In der Würdigung des neuen Vertrages stimme ich mit Heuer im wesentlichen überein; nur folgende Punkte möchte ich betonen. Die Principien blieben völlig gewahrt, nur trat an die Stelle der revolutionären Form eine loyale, die Empfindlichkeit des Königs möglichst schonende Ausdrucksweise; man liess die Fiction, als gebe es eigentlich keinen König, fallen, und stellte sich, als ständen alle die beanspruchten Rechte mit denen des Königthums in gar keinem Widerspruche. Ja, man ging so weit, durch die Einfügung des „Gemeiners“ dem Vertrage den Schein eines Landfriedensbundes zu geben, um seinen Abschluss als eine rechtlich erlaubte Handlung hinstellen zu können. In dieser Form sollte der Vertrag dem Könige als der zu Bingen geschlossene mitgetheilt werden und erhielt desswegen das Datum des früheren.
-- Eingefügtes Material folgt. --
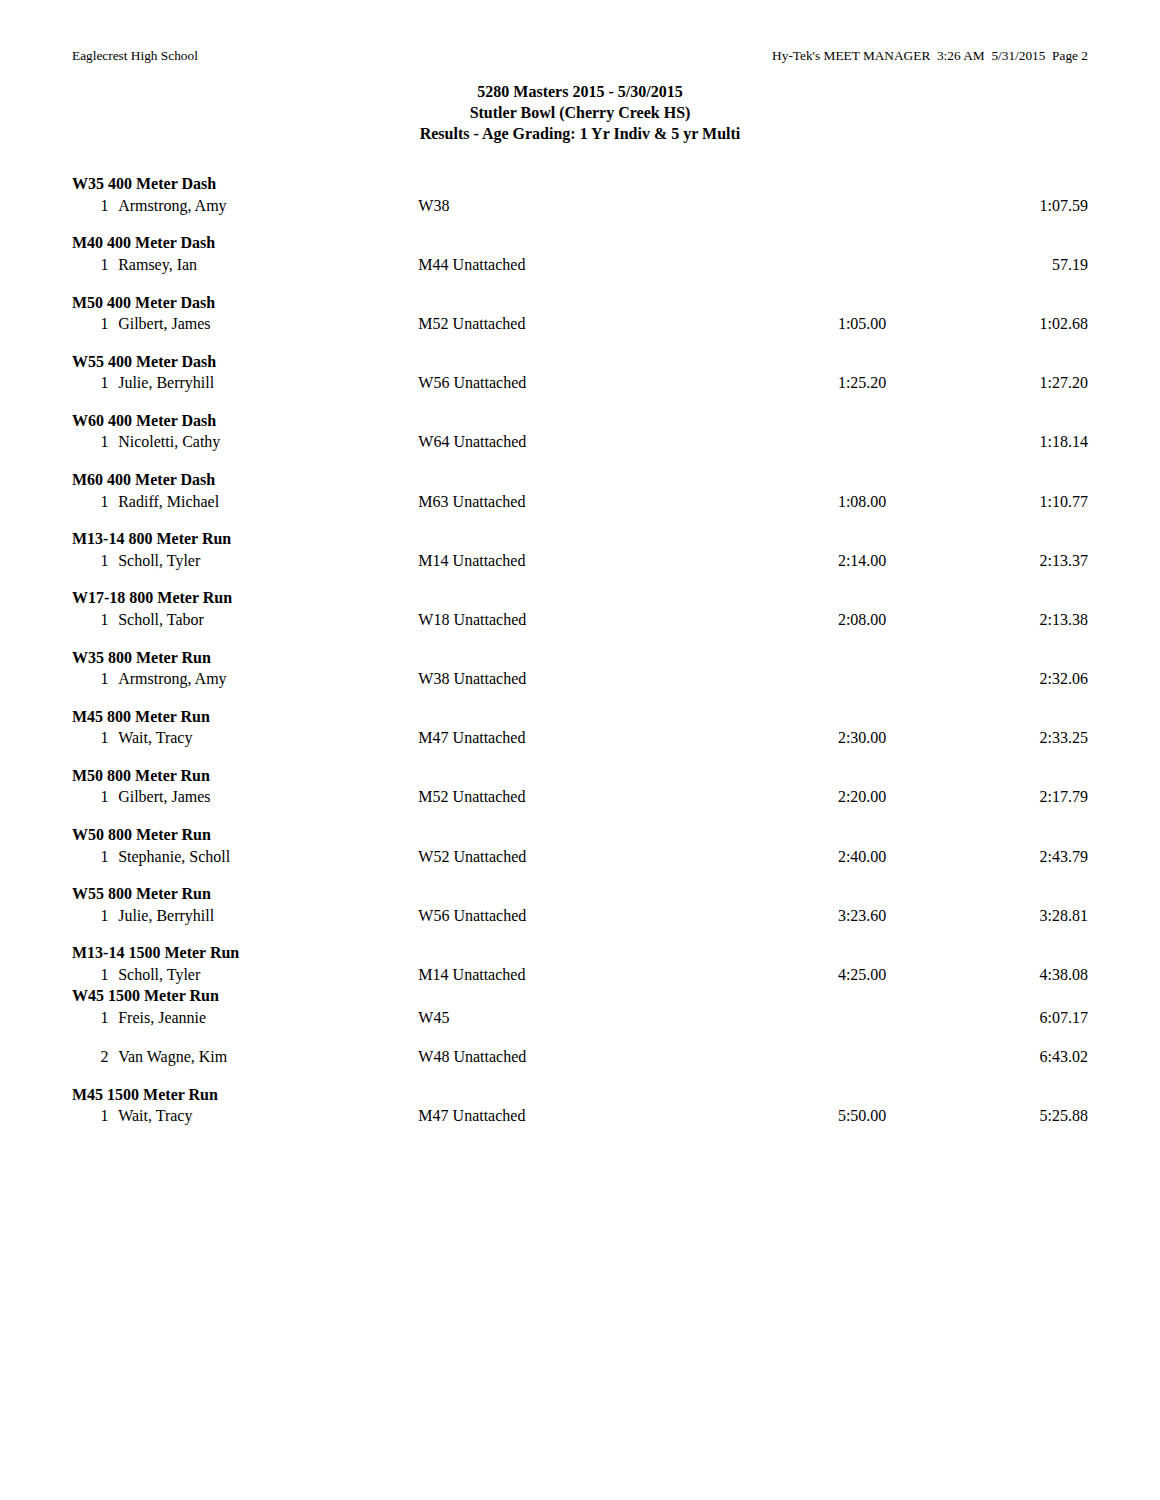Eaglecrest High School Hy-Tek's MEET MANAGER 3:26 AM 5/31/2015 Page 2
5280 Masters 2015 - 5/30/2015
Stutler Bowl (Cherry Creek HS)
Results - Age Grading: 1 Yr Indiv & 5 yr Multi
W35 400 Meter Dash
| 1 | Armstrong, Amy | W38 | | 1:07.59 |
M40 400 Meter Dash
| 1 | Ramsey, Ian | M44 Unattached | | 57.19 |
M50 400 Meter Dash
| 1 | Gilbert, James | M52 Unattached | 1:05.00 | 1:02.68 |
W55 400 Meter Dash
| 1 | Julie, Berryhill | W56 Unattached | 1:25.20 | 1:27.20 |
W60 400 Meter Dash
| 1 | Nicoletti, Cathy | W64 Unattached | | 1:18.14 |
M60 400 Meter Dash
| 1 | Radiff, Michael | M63 Unattached | 1:08.00 | 1:10.77 |
M13-14 800 Meter Run
| 1 | Scholl, Tyler | M14 Unattached | 2:14.00 | 2:13.37 |
W17-18 800 Meter Run
| 1 | Scholl, Tabor | W18 Unattached | 2:08.00 | 2:13.38 |
W35 800 Meter Run
| 1 | Armstrong, Amy | W38 Unattached | | 2:32.06 |
M45 800 Meter Run
| 1 | Wait, Tracy | M47 Unattached | 2:30.00 | 2:33.25 |
M50 800 Meter Run
| 1 | Gilbert, James | M52 Unattached | 2:20.00 | 2:17.79 |
W50 800 Meter Run
| 1 | Stephanie, Scholl | W52 Unattached | 2:40.00 | 2:43.79 |
W55 800 Meter Run
| 1 | Julie, Berryhill | W56 Unattached | 3:23.60 | 3:28.81 |
M13-14 1500 Meter Run
| 1 | Scholl, Tyler | M14 Unattached | 4:25.00 | 4:38.08 |
W45 1500 Meter Run
| 1 | Freis, Jeannie | W45 | | 6:07.17 |
| 2 | Van Wagne, Kim | W48 Unattached | | 6:43.02 |
M45 1500 Meter Run
| 1 | Wait, Tracy | M47 Unattached | 5:50.00 | 5:25.88 |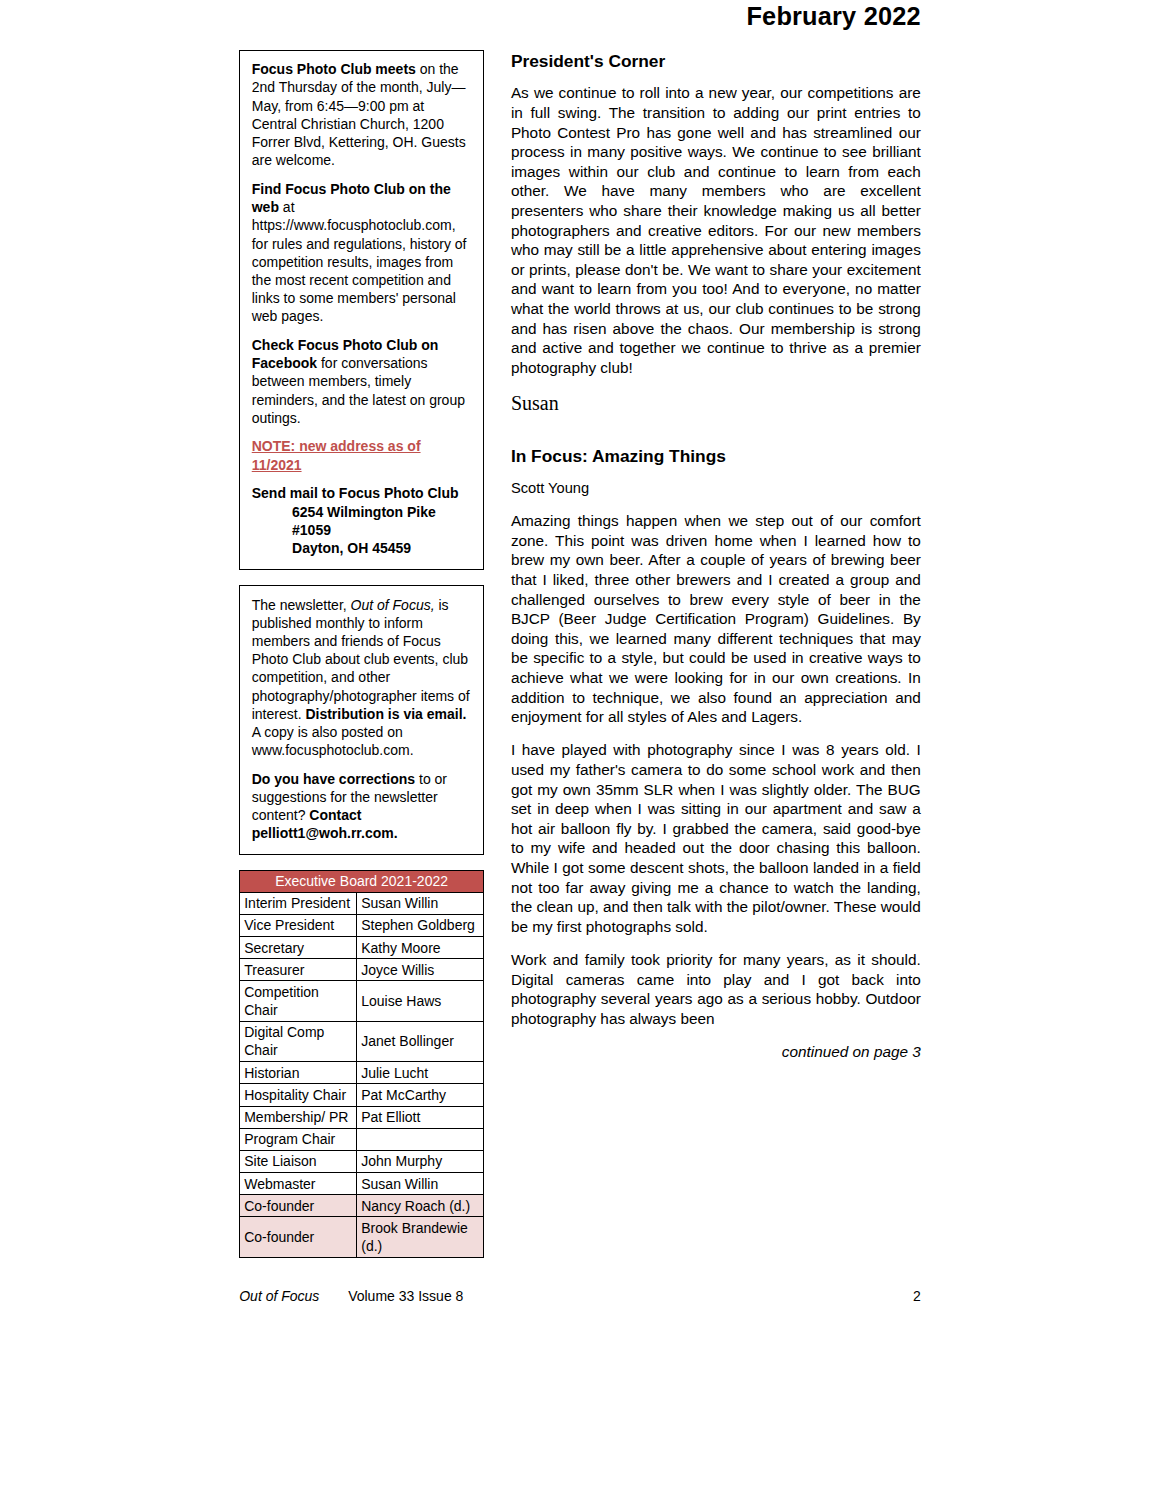February 2022
Focus Photo Club meets on the 2nd Thursday of the month, July—May, from 6:45—9:00 pm at Central Christian Church, 1200 Forrer Blvd, Kettering, OH. Guests are welcome.
Find Focus Photo Club on the web at https://www.focusphotoclub.com, for rules and regulations, history of competition results, images from the most recent competition and links to some members' personal web pages.
Check Focus Photo Club on Facebook for conversations between members, timely reminders, and the latest on group outings.
NOTE: new address as of 11/2021
Send mail to Focus Photo Club 6254 Wilmington Pike #1059 Dayton, OH 45459
The newsletter, Out of Focus, is published monthly to inform members and friends of Focus Photo Club about club events, club competition, and other photography/photographer items of interest. Distribution is via email. A copy is also posted on www.focusphotoclub.com.
Do you have corrections to or suggestions for the newsletter content? Contact pelliott1@woh.rr.com.
Executive Board 2021-2022
| Interim President | Susan Willin |
| Vice President | Stephen Goldberg |
| Secretary | Kathy Moore |
| Treasurer | Joyce Willis |
| Competition Chair | Louise Haws |
| Digital Comp Chair | Janet Bollinger |
| Historian | Julie Lucht |
| Hospitality Chair | Pat McCarthy |
| Membership/ PR | Pat Elliott |
| Program Chair | |
| Site Liaison | John Murphy |
| Webmaster | Susan Willin |
| Co-founder | Nancy Roach (d.) |
| Co-founder | Brook Brandewie (d.) |
President's Corner
As we continue to roll into a new year, our competitions are in full swing. The transition to adding our print entries to Photo Contest Pro has gone well and has streamlined our process in many positive ways. We continue to see brilliant images within our club and continue to learn from each other. We have many members who are excellent presenters who share their knowledge making us all better photographers and creative editors. For our new members who may still be a little apprehensive about entering images or prints, please don't be. We want to share your excitement and want to learn from you too! And to everyone, no matter what the world throws at us, our club continues to be strong and has risen above the chaos. Our membership is strong and active and together we continue to thrive as a premier photography club!
Susan
In Focus: Amazing Things
Scott Young
Amazing things happen when we step out of our comfort zone. This point was driven home when I learned how to brew my own beer. After a couple of years of brewing beer that I liked, three other brewers and I created a group and challenged ourselves to brew every style of beer in the BJCP (Beer Judge Certification Program) Guidelines. By doing this, we learned many different techniques that may be specific to a style, but could be used in creative ways to achieve what we were looking for in our own creations. In addition to technique, we also found an appreciation and enjoyment for all styles of Ales and Lagers.
I have played with photography since I was 8 years old. I used my father's camera to do some school work and then got my own 35mm SLR when I was slightly older. The BUG set in deep when I was sitting in our apartment and saw a hot air balloon fly by. I grabbed the camera, said good-bye to my wife and headed out the door chasing this balloon. While I got some descent shots, the balloon landed in a field not too far away giving me a chance to watch the landing, the clean up, and then talk with the pilot/owner. These would be my first photographs sold.
Work and family took priority for many years, as it should. Digital cameras came into play and I got back into photography several years ago as a serious hobby. Outdoor photography has always been
continued on page 3
Out of Focus Volume 33 Issue 8
2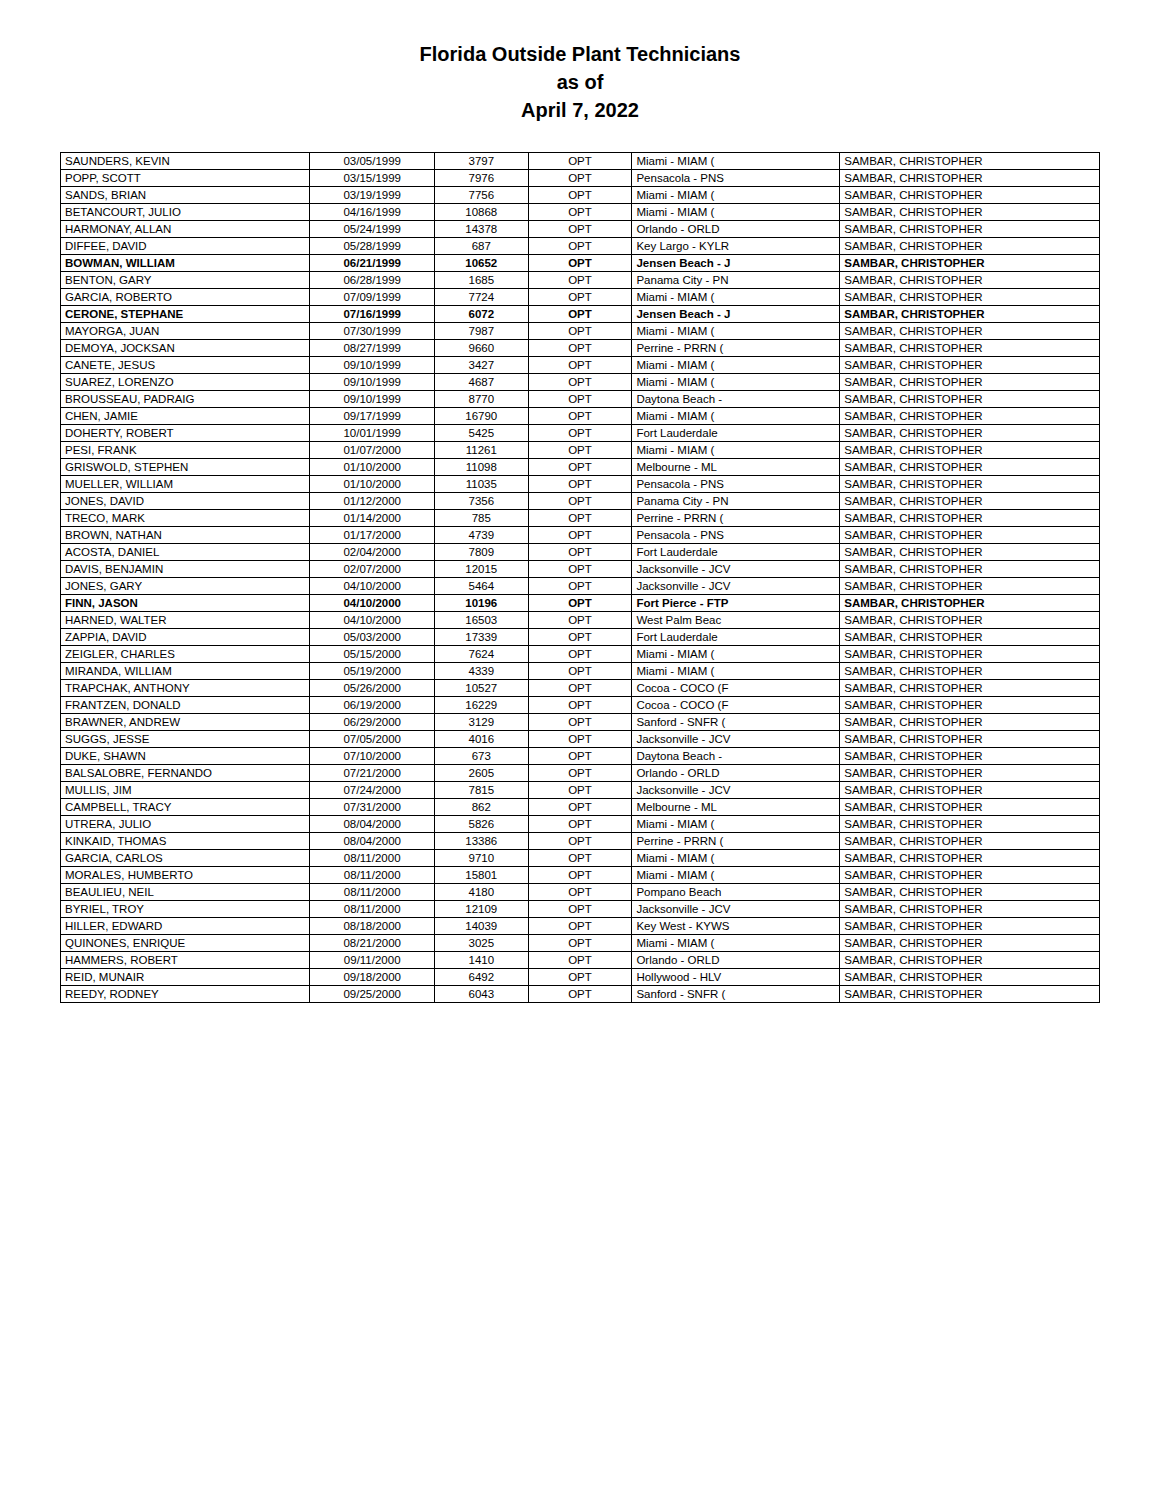Florida Outside Plant Technicians
as of
April 7, 2022
| SAUNDERS, KEVIN | 03/05/1999 | 3797 | OPT | Miami - MIAM ( | SAMBAR, CHRISTOPHER |
| POPP, SCOTT | 03/15/1999 | 7976 | OPT | Pensacola - PNS | SAMBAR, CHRISTOPHER |
| SANDS, BRIAN | 03/19/1999 | 7756 | OPT | Miami - MIAM ( | SAMBAR, CHRISTOPHER |
| BETANCOURT, JULIO | 04/16/1999 | 10868 | OPT | Miami - MIAM ( | SAMBAR, CHRISTOPHER |
| HARMONAY, ALLAN | 05/24/1999 | 14378 | OPT | Orlando - ORLD | SAMBAR, CHRISTOPHER |
| DIFFEE, DAVID | 05/28/1999 | 687 | OPT | Key Largo - KYLR | SAMBAR, CHRISTOPHER |
| BOWMAN, WILLIAM | 06/21/1999 | 10652 | OPT | Jensen Beach - J | SAMBAR, CHRISTOPHER |
| BENTON, GARY | 06/28/1999 | 1685 | OPT | Panama City - PN | SAMBAR, CHRISTOPHER |
| GARCIA, ROBERTO | 07/09/1999 | 7724 | OPT | Miami - MIAM ( | SAMBAR, CHRISTOPHER |
| CERONE, STEPHANE | 07/16/1999 | 6072 | OPT | Jensen Beach - J | SAMBAR, CHRISTOPHER |
| MAYORGA, JUAN | 07/30/1999 | 7987 | OPT | Miami - MIAM ( | SAMBAR, CHRISTOPHER |
| DEMOYA, JOCKSAN | 08/27/1999 | 9660 | OPT | Perrine - PRRN ( | SAMBAR, CHRISTOPHER |
| CANETE, JESUS | 09/10/1999 | 3427 | OPT | Miami - MIAM ( | SAMBAR, CHRISTOPHER |
| SUAREZ, LORENZO | 09/10/1999 | 4687 | OPT | Miami - MIAM ( | SAMBAR, CHRISTOPHER |
| BROUSSEAU, PADRAIG | 09/10/1999 | 8770 | OPT | Daytona Beach - | SAMBAR, CHRISTOPHER |
| CHEN, JAMIE | 09/17/1999 | 16790 | OPT | Miami - MIAM ( | SAMBAR, CHRISTOPHER |
| DOHERTY, ROBERT | 10/01/1999 | 5425 | OPT | Fort Lauderdale | SAMBAR, CHRISTOPHER |
| PESI, FRANK | 01/07/2000 | 11261 | OPT | Miami - MIAM ( | SAMBAR, CHRISTOPHER |
| GRISWOLD, STEPHEN | 01/10/2000 | 11098 | OPT | Melbourne - ML | SAMBAR, CHRISTOPHER |
| MUELLER, WILLIAM | 01/10/2000 | 11035 | OPT | Pensacola - PNS | SAMBAR, CHRISTOPHER |
| JONES, DAVID | 01/12/2000 | 7356 | OPT | Panama City - PN | SAMBAR, CHRISTOPHER |
| TRECO, MARK | 01/14/2000 | 785 | OPT | Perrine - PRRN ( | SAMBAR, CHRISTOPHER |
| BROWN, NATHAN | 01/17/2000 | 4739 | OPT | Pensacola - PNS | SAMBAR, CHRISTOPHER |
| ACOSTA, DANIEL | 02/04/2000 | 7809 | OPT | Fort Lauderdale | SAMBAR, CHRISTOPHER |
| DAVIS, BENJAMIN | 02/07/2000 | 12015 | OPT | Jacksonville - JCV | SAMBAR, CHRISTOPHER |
| JONES, GARY | 04/10/2000 | 5464 | OPT | Jacksonville - JCV | SAMBAR, CHRISTOPHER |
| FINN, JASON | 04/10/2000 | 10196 | OPT | Fort Pierce - FTP | SAMBAR, CHRISTOPHER |
| HARNED, WALTER | 04/10/2000 | 16503 | OPT | West Palm Beac | SAMBAR, CHRISTOPHER |
| ZAPPIA, DAVID | 05/03/2000 | 17339 | OPT | Fort Lauderdale | SAMBAR, CHRISTOPHER |
| ZEIGLER, CHARLES | 05/15/2000 | 7624 | OPT | Miami - MIAM ( | SAMBAR, CHRISTOPHER |
| MIRANDA, WILLIAM | 05/19/2000 | 4339 | OPT | Miami - MIAM ( | SAMBAR, CHRISTOPHER |
| TRAPCHAK, ANTHONY | 05/26/2000 | 10527 | OPT | Cocoa - COCO (F | SAMBAR, CHRISTOPHER |
| FRANTZEN, DONALD | 06/19/2000 | 16229 | OPT | Cocoa - COCO (F | SAMBAR, CHRISTOPHER |
| BRAWNER, ANDREW | 06/29/2000 | 3129 | OPT | Sanford - SNFR ( | SAMBAR, CHRISTOPHER |
| SUGGS, JESSE | 07/05/2000 | 4016 | OPT | Jacksonville - JCV | SAMBAR, CHRISTOPHER |
| DUKE, SHAWN | 07/10/2000 | 673 | OPT | Daytona Beach - | SAMBAR, CHRISTOPHER |
| BALSALOBRE, FERNANDO | 07/21/2000 | 2605 | OPT | Orlando - ORLD | SAMBAR, CHRISTOPHER |
| MULLIS, JIM | 07/24/2000 | 7815 | OPT | Jacksonville - JCV | SAMBAR, CHRISTOPHER |
| CAMPBELL, TRACY | 07/31/2000 | 862 | OPT | Melbourne - ML | SAMBAR, CHRISTOPHER |
| UTRERA, JULIO | 08/04/2000 | 5826 | OPT | Miami - MIAM ( | SAMBAR, CHRISTOPHER |
| KINKAID, THOMAS | 08/04/2000 | 13386 | OPT | Perrine - PRRN ( | SAMBAR, CHRISTOPHER |
| GARCIA, CARLOS | 08/11/2000 | 9710 | OPT | Miami - MIAM ( | SAMBAR, CHRISTOPHER |
| MORALES, HUMBERTO | 08/11/2000 | 15801 | OPT | Miami - MIAM ( | SAMBAR, CHRISTOPHER |
| BEAULIEU, NEIL | 08/11/2000 | 4180 | OPT | Pompano Beach | SAMBAR, CHRISTOPHER |
| BYRIEL, TROY | 08/11/2000 | 12109 | OPT | Jacksonville - JCV | SAMBAR, CHRISTOPHER |
| HILLER, EDWARD | 08/18/2000 | 14039 | OPT | Key West - KYWS | SAMBAR, CHRISTOPHER |
| QUINONES, ENRIQUE | 08/21/2000 | 3025 | OPT | Miami - MIAM ( | SAMBAR, CHRISTOPHER |
| HAMMERS, ROBERT | 09/11/2000 | 1410 | OPT | Orlando - ORLD | SAMBAR, CHRISTOPHER |
| REID, MUNAIR | 09/18/2000 | 6492 | OPT | Hollywood - HLV | SAMBAR, CHRISTOPHER |
| REEDY, RODNEY | 09/25/2000 | 6043 | OPT | Sanford - SNFR ( | SAMBAR, CHRISTOPHER |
Als Aequivalent für diese Zugeständnisse erlangten die Rheinischen Kurfürsten die ausdrückliche Betonung des Majoritätsprincips für alle Berathungen des Collegiums, das, wie wir sahen, so sehr in ihrem Interesse lag, und die Festsetzung der ihnen bequem gelegenen Städte Mainz und Aschaffenburg als Versammlungsorte. Endlich musste der Hohenzoller seine geplante Reise nach Wien verschieben, bis alle Kurfürsten, wie man ausmachte, zum Reichstage sich dorthin begeben würden. Man sieht, ein Separatfriede Friedrich’s mit dem Könige sollte verhindert werden. Nachdem man sich noch dahin geeinigt hatte, dass die kurfürstliche Zusicherung, den Wiener Reichstag besuchen zu wollen, dem Könige durch eine Gesandtschaft mitgetheilt werden solle, reisten die beiden östlichen Kurfürsten ab, ihren Collegen die genauere Instruction der Gesandten überlassend.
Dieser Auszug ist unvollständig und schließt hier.